Because a film is a very different storytelling medium from a novel, Forman knew that Kesey’s story had to be changed to fit the new format, as well as updated to be relevant twelve years later. Equally problematic was the fact that psychedelic illusions of humans changing form or walls sprouting arms would not translate well to the screen, nor would the mythical Combine suit Forman’s interest in cinematic realism. The Broadway play of 1963 retained these features of the novel by having the Chief slip to the front of the stage to address the audience in asides, but this approach would look stilted on film.

To adapt the story so that it would work as a motion picture, the filmmakers changed the point of view to an omniscient, all-seeing perspective. The camera focuses upon the characters directly rather than interpreting them through the Chief’s eyes. This choice eliminated the need for both the hallucinations and the conspiracy of the Combine.

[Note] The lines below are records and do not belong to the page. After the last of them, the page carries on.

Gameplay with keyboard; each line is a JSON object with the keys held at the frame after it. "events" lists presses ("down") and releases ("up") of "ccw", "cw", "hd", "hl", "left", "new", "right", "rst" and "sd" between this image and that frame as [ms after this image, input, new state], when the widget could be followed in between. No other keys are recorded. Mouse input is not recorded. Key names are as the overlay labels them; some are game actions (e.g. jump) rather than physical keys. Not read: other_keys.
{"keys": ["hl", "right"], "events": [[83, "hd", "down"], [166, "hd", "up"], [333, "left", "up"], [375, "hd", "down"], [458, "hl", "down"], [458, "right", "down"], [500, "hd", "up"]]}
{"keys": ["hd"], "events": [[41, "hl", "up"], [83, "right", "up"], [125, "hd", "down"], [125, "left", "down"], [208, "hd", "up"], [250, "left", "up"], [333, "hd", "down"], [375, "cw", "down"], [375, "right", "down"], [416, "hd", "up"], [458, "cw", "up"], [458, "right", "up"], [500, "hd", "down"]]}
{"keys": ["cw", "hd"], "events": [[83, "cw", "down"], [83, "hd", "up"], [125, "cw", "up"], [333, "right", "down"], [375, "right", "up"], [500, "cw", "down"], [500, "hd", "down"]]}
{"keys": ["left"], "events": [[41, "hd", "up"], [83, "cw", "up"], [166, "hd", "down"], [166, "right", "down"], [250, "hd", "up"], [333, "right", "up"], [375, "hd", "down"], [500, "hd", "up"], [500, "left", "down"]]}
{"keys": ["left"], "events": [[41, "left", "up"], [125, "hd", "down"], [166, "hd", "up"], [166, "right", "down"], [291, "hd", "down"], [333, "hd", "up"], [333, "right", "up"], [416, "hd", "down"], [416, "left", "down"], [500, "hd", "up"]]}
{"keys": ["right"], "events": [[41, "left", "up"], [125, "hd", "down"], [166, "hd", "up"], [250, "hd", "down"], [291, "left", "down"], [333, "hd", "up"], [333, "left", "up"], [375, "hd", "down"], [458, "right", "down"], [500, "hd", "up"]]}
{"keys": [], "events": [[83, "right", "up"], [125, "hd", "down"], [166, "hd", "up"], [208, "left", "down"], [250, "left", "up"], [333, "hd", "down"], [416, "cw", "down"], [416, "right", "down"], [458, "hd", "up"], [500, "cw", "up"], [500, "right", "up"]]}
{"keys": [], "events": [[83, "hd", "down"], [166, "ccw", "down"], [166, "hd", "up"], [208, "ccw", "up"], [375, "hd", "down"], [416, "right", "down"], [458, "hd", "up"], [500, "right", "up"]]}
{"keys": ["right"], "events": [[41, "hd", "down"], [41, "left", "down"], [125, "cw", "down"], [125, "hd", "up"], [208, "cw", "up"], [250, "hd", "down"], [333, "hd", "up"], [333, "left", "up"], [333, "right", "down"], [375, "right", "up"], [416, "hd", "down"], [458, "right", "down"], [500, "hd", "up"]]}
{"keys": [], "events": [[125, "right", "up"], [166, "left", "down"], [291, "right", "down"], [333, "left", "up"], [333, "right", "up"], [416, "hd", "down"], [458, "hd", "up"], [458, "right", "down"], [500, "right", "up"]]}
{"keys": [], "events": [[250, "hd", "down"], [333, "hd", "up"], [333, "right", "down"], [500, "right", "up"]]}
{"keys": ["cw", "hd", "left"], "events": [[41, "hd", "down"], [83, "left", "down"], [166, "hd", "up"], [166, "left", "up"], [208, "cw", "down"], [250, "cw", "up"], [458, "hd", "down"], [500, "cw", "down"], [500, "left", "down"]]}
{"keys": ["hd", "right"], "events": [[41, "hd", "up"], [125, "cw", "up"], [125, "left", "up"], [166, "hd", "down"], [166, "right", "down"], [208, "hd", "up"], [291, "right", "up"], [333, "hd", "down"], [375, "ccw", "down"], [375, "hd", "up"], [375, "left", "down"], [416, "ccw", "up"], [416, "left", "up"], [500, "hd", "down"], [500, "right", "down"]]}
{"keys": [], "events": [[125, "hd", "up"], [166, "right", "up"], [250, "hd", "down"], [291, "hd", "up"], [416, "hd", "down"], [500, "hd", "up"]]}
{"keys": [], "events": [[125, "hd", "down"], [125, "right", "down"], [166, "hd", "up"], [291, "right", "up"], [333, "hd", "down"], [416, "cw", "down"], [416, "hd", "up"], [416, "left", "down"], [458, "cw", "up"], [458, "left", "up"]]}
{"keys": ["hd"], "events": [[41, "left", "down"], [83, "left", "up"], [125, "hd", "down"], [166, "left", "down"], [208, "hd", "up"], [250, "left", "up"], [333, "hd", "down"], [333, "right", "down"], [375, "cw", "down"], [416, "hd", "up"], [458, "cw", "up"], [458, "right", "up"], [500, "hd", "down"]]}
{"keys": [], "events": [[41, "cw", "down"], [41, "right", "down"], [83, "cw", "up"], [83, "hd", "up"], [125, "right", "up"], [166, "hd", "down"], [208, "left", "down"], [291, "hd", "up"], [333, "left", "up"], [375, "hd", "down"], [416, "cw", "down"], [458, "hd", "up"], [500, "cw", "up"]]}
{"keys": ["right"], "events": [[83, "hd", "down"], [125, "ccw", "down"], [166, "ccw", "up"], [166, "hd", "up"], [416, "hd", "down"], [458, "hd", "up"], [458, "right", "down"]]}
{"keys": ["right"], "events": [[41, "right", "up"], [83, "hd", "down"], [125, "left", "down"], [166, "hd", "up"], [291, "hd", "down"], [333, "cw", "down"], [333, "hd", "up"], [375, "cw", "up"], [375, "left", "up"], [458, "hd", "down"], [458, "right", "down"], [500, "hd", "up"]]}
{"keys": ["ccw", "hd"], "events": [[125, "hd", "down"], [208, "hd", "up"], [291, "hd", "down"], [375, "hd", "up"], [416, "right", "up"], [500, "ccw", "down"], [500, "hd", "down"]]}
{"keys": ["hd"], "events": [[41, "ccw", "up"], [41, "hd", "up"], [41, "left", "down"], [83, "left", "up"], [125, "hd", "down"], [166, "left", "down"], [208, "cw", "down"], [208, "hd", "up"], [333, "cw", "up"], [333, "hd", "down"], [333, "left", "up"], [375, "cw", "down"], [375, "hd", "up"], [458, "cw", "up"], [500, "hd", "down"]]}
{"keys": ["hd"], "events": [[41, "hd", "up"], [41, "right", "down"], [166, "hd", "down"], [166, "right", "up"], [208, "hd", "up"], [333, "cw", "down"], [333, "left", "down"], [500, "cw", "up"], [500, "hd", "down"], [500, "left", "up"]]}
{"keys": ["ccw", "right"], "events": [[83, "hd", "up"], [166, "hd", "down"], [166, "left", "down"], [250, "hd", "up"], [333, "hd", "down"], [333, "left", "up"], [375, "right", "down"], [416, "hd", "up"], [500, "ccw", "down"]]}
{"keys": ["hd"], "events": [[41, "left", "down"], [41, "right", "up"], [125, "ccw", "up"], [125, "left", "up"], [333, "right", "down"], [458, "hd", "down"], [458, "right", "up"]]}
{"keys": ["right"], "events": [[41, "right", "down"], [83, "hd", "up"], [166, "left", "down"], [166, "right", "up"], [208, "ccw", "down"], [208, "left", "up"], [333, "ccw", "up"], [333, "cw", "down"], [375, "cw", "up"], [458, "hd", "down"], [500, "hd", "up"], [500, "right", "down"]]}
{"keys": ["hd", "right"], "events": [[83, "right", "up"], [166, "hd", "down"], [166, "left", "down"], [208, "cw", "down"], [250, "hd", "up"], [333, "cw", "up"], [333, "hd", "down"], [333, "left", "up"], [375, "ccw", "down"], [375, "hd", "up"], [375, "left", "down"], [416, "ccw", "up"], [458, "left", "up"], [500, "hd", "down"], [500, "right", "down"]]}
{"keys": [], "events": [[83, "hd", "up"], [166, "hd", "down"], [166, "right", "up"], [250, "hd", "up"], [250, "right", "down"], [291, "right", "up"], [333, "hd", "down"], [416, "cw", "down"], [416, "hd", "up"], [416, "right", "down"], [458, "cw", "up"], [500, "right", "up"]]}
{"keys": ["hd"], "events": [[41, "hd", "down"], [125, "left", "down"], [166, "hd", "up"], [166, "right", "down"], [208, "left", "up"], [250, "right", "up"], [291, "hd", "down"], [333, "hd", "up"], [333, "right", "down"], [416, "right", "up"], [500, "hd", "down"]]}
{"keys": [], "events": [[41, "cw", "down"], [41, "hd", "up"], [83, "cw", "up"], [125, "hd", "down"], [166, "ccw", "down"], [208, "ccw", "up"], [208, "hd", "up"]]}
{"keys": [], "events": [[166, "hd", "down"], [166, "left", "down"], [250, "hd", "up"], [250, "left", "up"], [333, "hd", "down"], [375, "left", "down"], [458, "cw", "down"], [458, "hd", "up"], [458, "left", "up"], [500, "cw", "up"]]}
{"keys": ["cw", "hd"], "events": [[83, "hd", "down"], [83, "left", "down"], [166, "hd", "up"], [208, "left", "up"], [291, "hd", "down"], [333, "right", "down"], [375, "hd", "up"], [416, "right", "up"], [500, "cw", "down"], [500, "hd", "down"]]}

Rather than being controlled by an evil machine, in the film adaptation Nurse Ratched is the ultimate authority-wielding bureaucrat. Forman understood that audiences would better relate to the struggle against a personified, rather than mechanical, enemy. His Nurse Ratched relies upon rules and her power to change them arbitrarily in order to enforce conformity over individualism.

Although Forman elected to retain many of the novel’s references to McMurphy as a Christ figure, he chose a more subtle approach for the film. For example, his electric shock table is not in the form of a cross, and McMurphy does not ask whether he gets a crown of thorns, as he does in the novel. The ending of the film, as of the novel, deals with death and resurrection. However, Forman modifies it for the screen: in the novel, by the time McMurphy returns from his lobotomy, most of the patients on the ward have already signed themselves out and managed to escape before McMurphy and the Chief do. In the film, all the characters are still on the ward. Forman’s Chief escapes alone, leaving the window gaping open behind him for those who might choose to follow—a visually satisfying image that also underscores the importance of independent thought to a joyful life.